A section of the Pennine Way runs from Keld, to the north of Kisdon Hill, along its east flank and then heads off to Thwaite, on its south. I think this bit is the prettiest bit of the Pennine Way. The path along Kisdon's east flank is at a high level and has wonderful views eastwards across the valley. It may as come as a surprise that we wouldn't be walking that path today.  Instead, I intended taking a route to Keld on the western side of Kisdon Hill. From there we'd work our way around its northern flank to Kisdon Force, and then visit the old mine works at Crackpot Hall and Swinner Gill.  We'd then follow a high level route back to Muker.  It looked a great route on the map and it turned out to be a classic Dales route in reality.

Wonderful Swaledale

We Couldn't Find A Stile Or Gate To Allow Us To Breach The Stone Wall And Reach The Very Top Of Kisdon Hill

Fungi Or Salmon?

Kisdon Hill

 It was a tough climb up the crumbling tarmac track from Muker. We’d stop now and again to catch our breath and admire the view down the Swaledale valley. From my Pennine Way jaunts I knew that  there were a couple of farm houses at the end of this track. I told the Cabin Boy this, but I’m not sure that  she believed me. I suspected Tescos wouldn't deliver groceries up here. Sure enough, the two farm houses came into view and we crossed the Pennine Way path to continue our journey to the summit of Kisdon Hill.
:::::
* _PROBLEMS AND TASKS_:
1: In the Kisdon Hill walk account, how did the writer know there were farm houses at the end of the track from Muker? Answer in one to three sentences.
2: According to the Kisdon Hill walk account, on which side of Kisdon Hill did the writer plan to take the route to Keld?
3: Continue the Kisdon Hill walk account from the point where it stops.
:::::
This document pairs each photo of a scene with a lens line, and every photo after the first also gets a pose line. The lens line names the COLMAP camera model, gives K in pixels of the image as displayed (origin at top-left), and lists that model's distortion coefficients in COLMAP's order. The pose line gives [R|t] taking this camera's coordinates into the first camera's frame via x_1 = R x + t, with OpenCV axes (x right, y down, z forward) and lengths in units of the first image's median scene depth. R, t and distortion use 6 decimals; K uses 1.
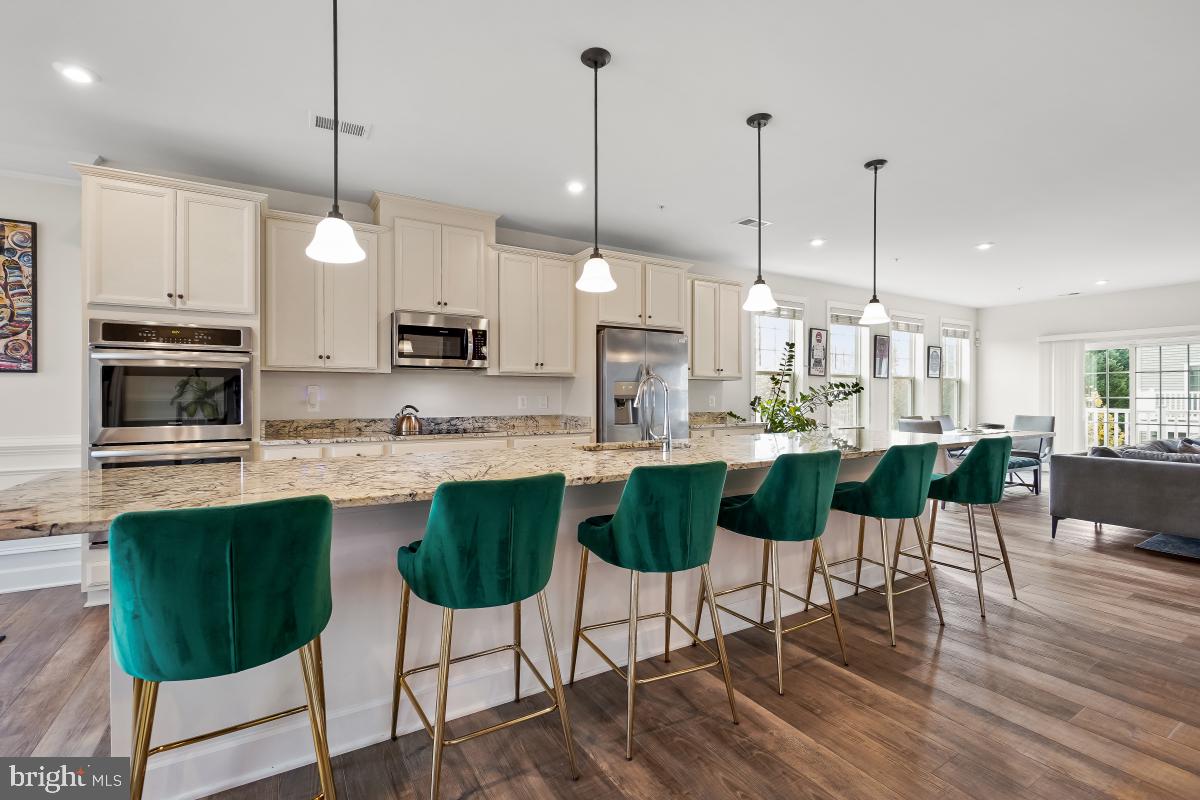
lens RADIAL K [[530.4, 0, 597.0], [0, 530.4, 394.7], [0, 0, 1]] dist [0.001005, -0.000092]
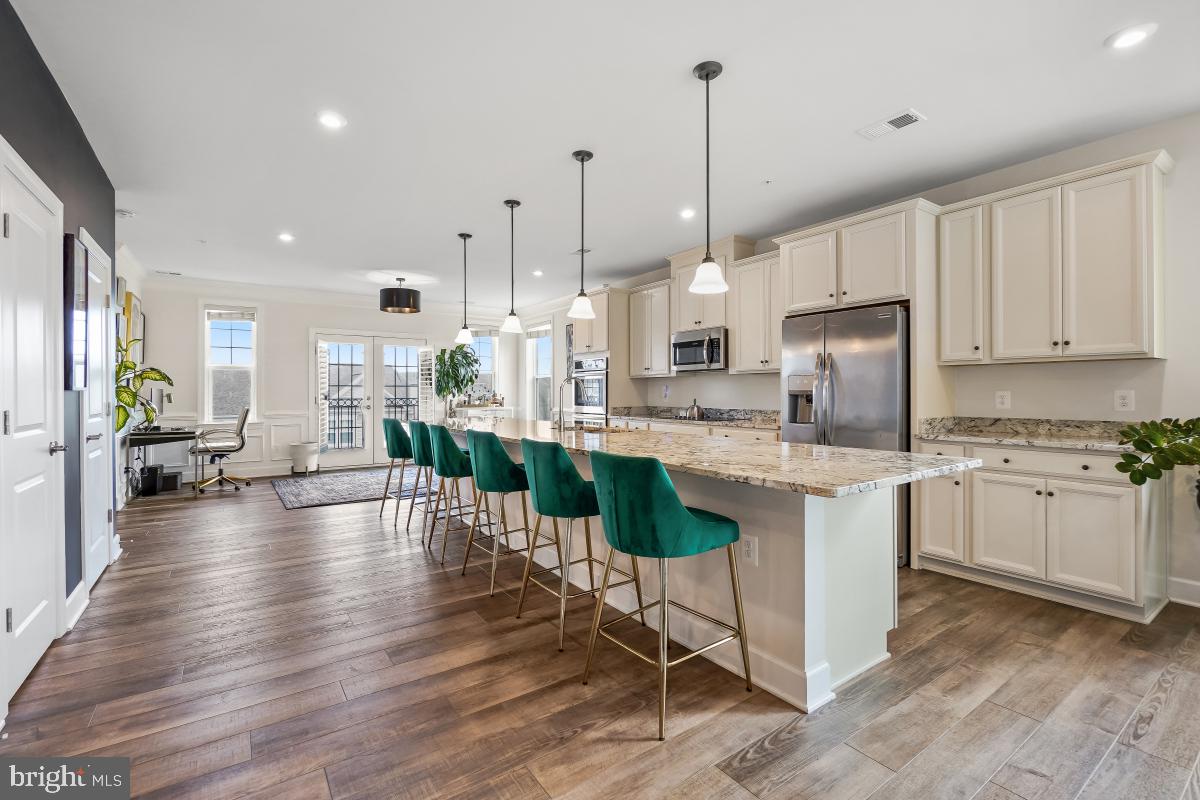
lens RADIAL K [[530.4, 0, 597.0], [0, 530.4, 394.7], [0, 0, 1]] dist [0.001005, -0.000092]
pose [[0.070623, 0.005518, -0.997488, 1.007338], [0.009447, 0.999936, 0.006201, -0.001290], [0.997458, -0.009861, 0.070566, 0.650515]]
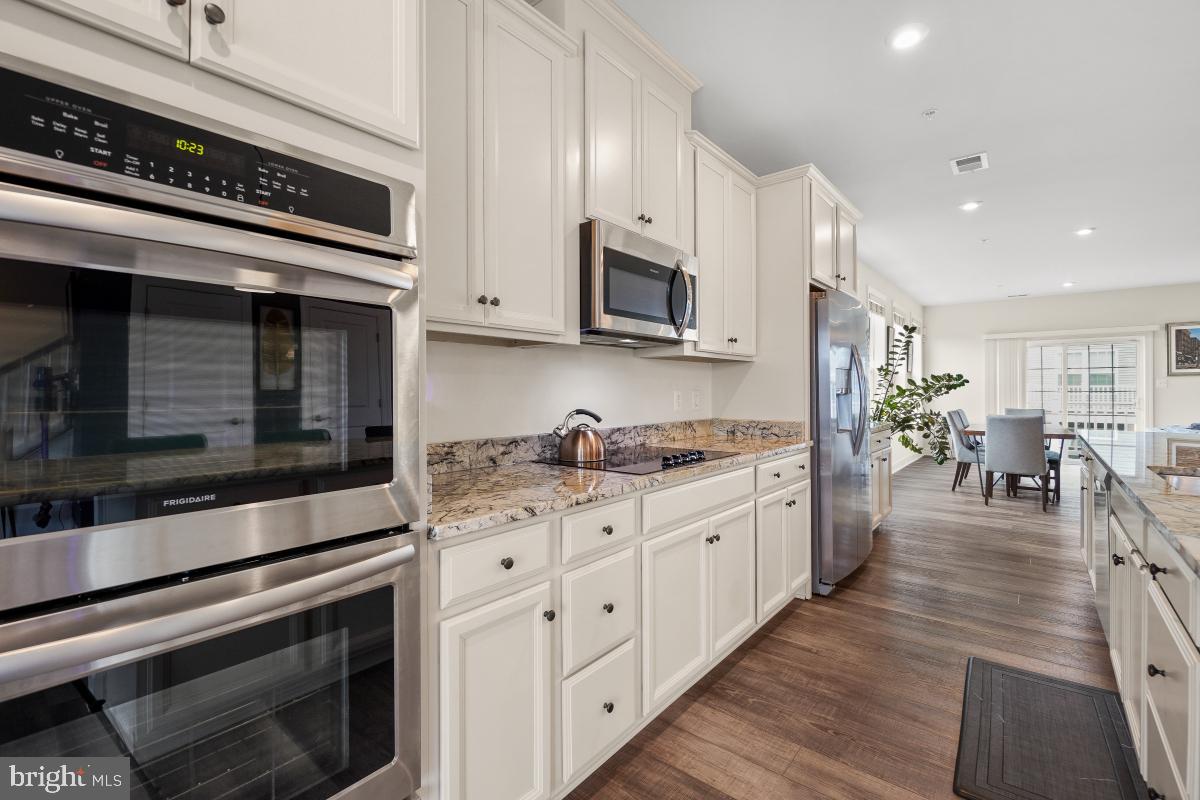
lens RADIAL K [[526.2, 0, 596.4], [0, 526.2, 383.4], [0, 0, 1]] dist [-0.000545, -0.000267]
pose [[0.944354, 0.003381, 0.328913, -0.510111], [-0.000853, 0.999969, -0.007828, -0.001363], [-0.328929, 0.007112, 0.944328, 0.513108]]
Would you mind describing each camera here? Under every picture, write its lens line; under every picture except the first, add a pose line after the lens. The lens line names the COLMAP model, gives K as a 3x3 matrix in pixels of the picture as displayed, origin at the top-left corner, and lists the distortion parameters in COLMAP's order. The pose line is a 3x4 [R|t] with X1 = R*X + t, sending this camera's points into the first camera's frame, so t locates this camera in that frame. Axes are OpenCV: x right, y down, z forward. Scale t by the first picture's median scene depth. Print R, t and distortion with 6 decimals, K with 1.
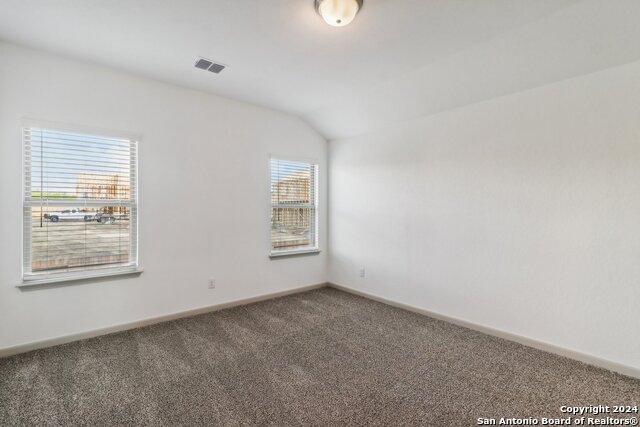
lens RADIAL K [[306.6, 0, 322.9], [0, 306.6, 212.7], [0, 0, 1]] dist [-0.000394, -0.002249]
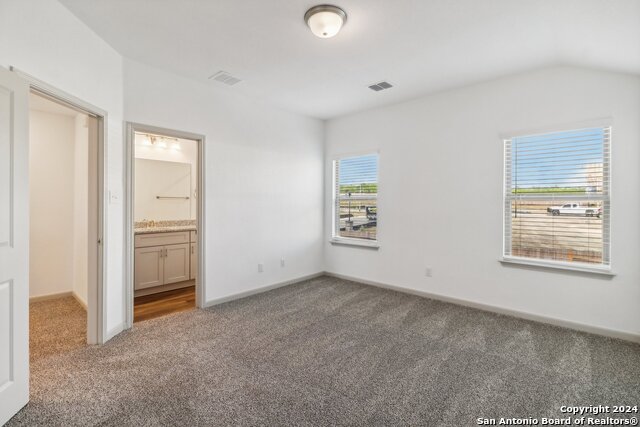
lens RADIAL K [[306.6, 0, 322.3], [0, 306.6, 206.9], [0, 0, 1]] dist [-0.000394, -0.002249]
pose [[0.099816, 0.011258, -0.994942, 0.179237], [-0.011906, 0.999878, 0.010119, -0.000765], [0.994935, 0.010835, 0.099938, 0.138801]]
:::::
* _RESPONSES FOR EACH TASK_:
1: The writer knew from earlier walks on the Pennine Way. Those trips had taken the writer past the couple of farm houses at the end of the track.

2: The western side.

3:
The top of Kisdon Hill was fairly flat and we decided to do an out-and-back to the highest point shown on the map (499m). This involved following a vague track alongside a stone wall. A well built stone cairn came into view which seemed near to the highest point, but it was on the other side of the high stone wall. We searched for a stile or gate, but couldn’t find one. We did find a large shake hole though that is noted as Pot Hole Kisdon on the OS map. We made our way back southwards along the stone wall and re-joined the path to the western flank of Kisdon Hill. This opened up superb views towards the scattered buildings along the valley between Keld and Thwaite. On the trail down the hill we found an interesting fungi that looked like sliced salmon. I’m not sure what it was, but it was certainly a natural curiosity.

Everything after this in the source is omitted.